Kanada: Hoffen. Warten. Beten.

Patienten in der Notaufnahme eines Montréaler Krankenhauses. Foto: CBC

Rechtzeitig zu Weihnachten eine weitere Horrormeldung über das kanadische Gesundheitssystem: Eine Freundin von uns war im Sommer mit einem lebensbedrohlichen Aneurysma im Gehirn diagnostiziert worden. Das Blutgerinnsel müsste dringend operiert werden. Aber das kann noch dauern.

Ihr Neurologe, schreibt unsere Freundin, könne nur an einem Tag pro Woche operieren. Wann sie endlich an der Reihe sein wird, ist deshalb nicht abzusehen. Privatkliniken dürfen keine Risiko-OPs wie diese vornehmen. Für die Patientin bedeutet dies: Warten unter höchster Lebensgefahr. „Ich hoffe und bete“, schreibt mir die Freundin eben, „dass das Aneurysma nicht vor der Operation platzt“. Warten und beten – was ist das nur für ein System, das seine Menschen dazu zwingt, auf einer Zeitbombe zu sitzen?
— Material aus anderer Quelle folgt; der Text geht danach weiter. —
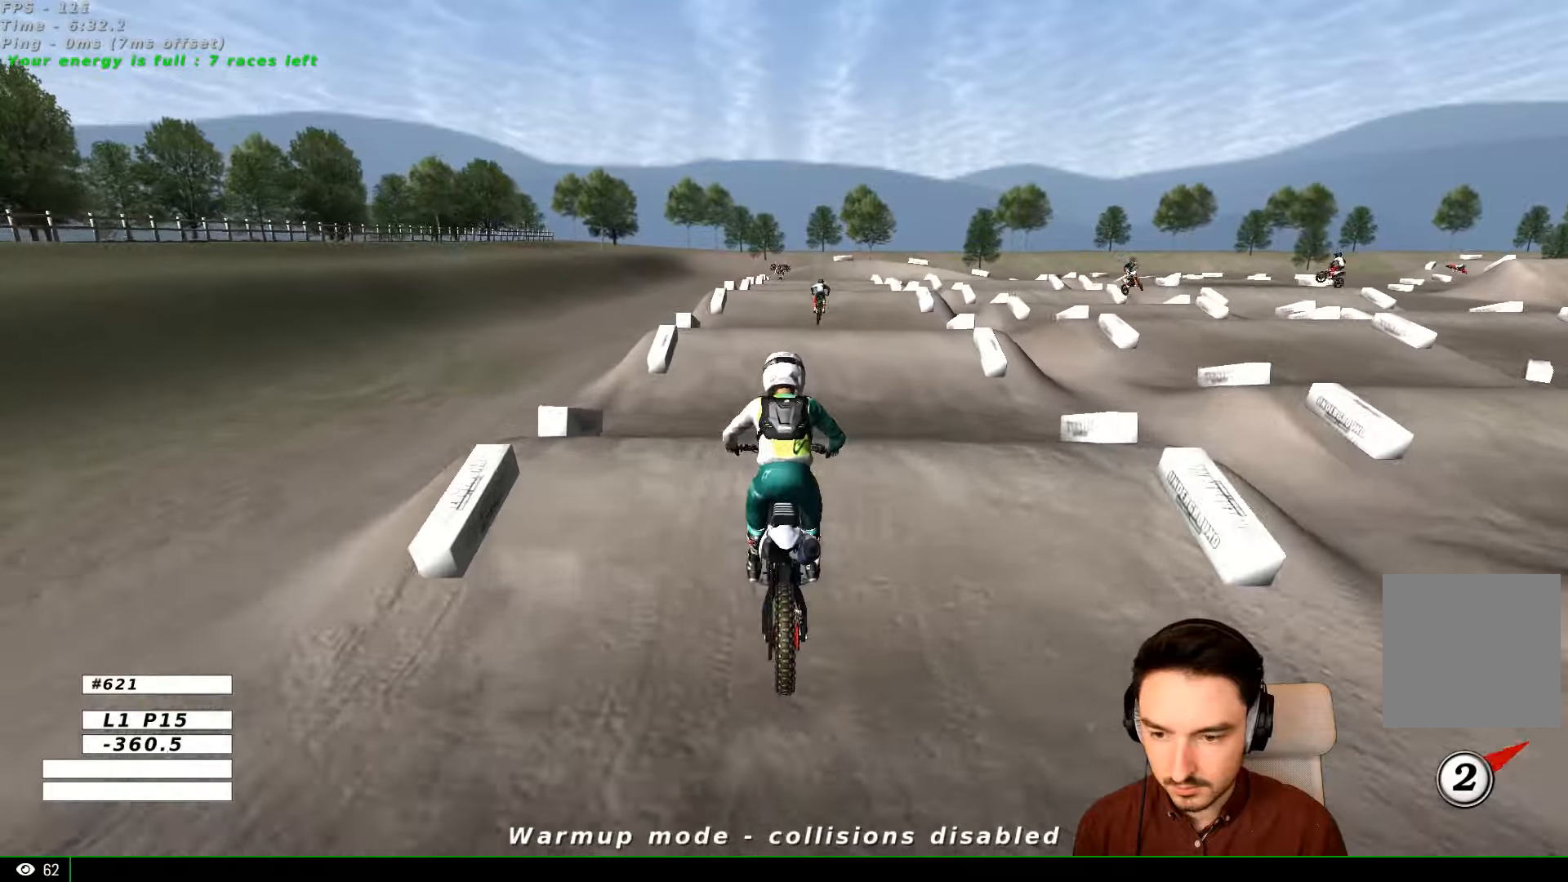
{"buttons": [], "left_stick": "center", "right_stick": "center", "events": [[66, "left_stick", "center"], [433, "R2", "up"]]}
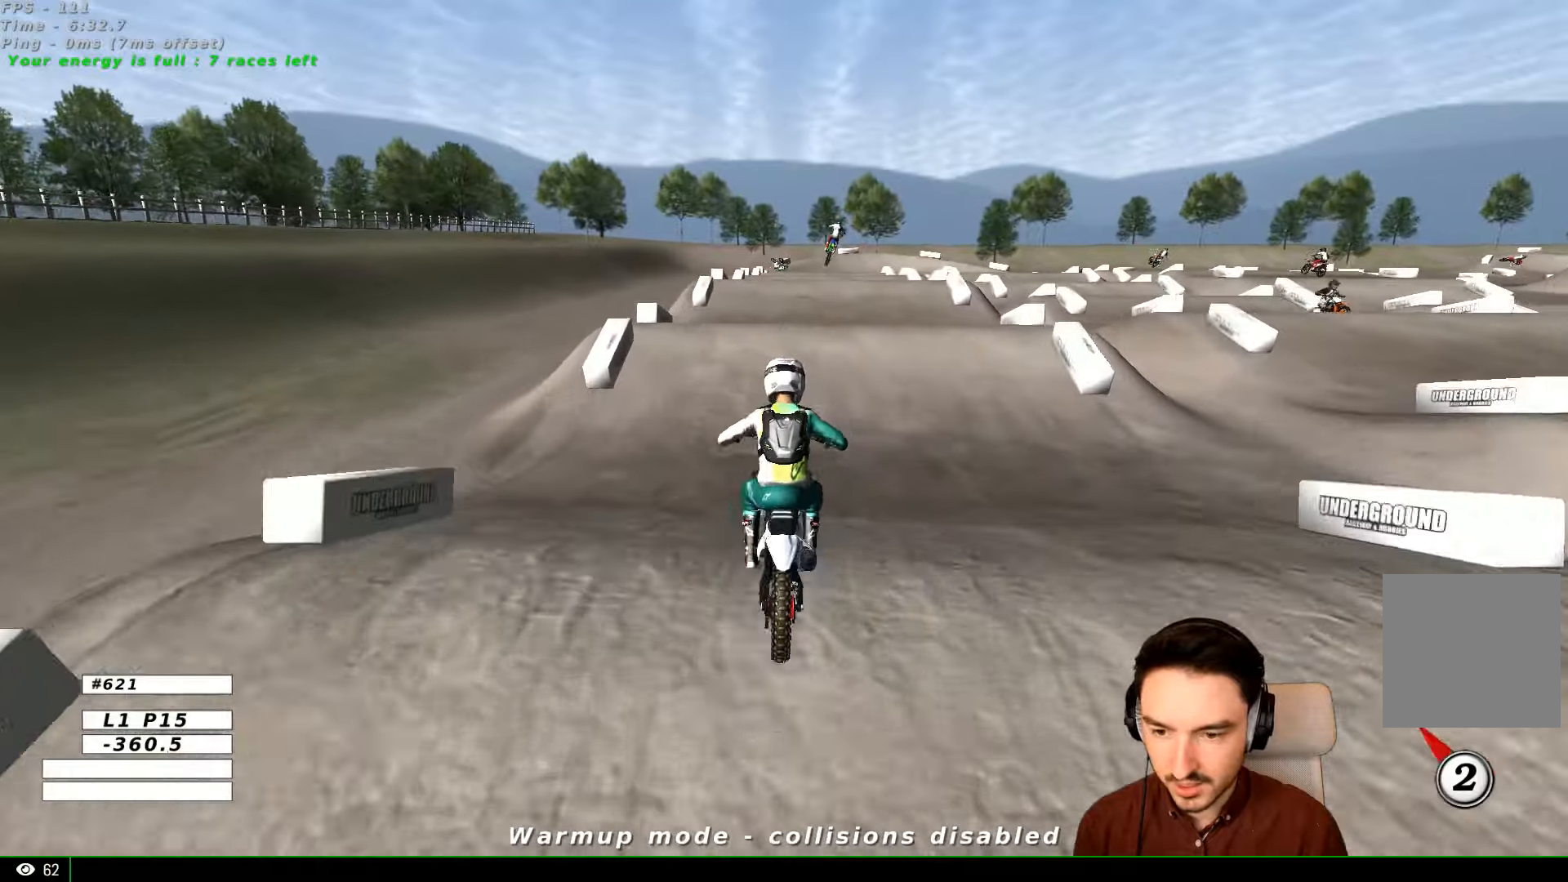
{"buttons": ["R2"], "left_stick": "center", "right_stick": "center", "events": [[100, "R2", "down"]]}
Irgendetwas muss hier gewaltig schief gelaufen sein. Früher waren es kanadische UNO-Blauhelme, die weltweit als Friedensschützer gefeiert wurden. Heute wären viele Montréaler gut beraten, Helme zu tragen, damit sie nicht von einstürzenden Brücken, Unterführungen und Gebäuden erschlagen werden. Vor ein paar Stunden, dies nur nebenbei, musste wieder einmal eine der Montréaler Hauptdurchfahrtsstraßen teilweise gesperrt werden. Von einem Hochhaus waren Betonteile auf die Fahrbahn gefallen.

Warten auf den Facharzt: Späte Diagnose. Oder gar keine.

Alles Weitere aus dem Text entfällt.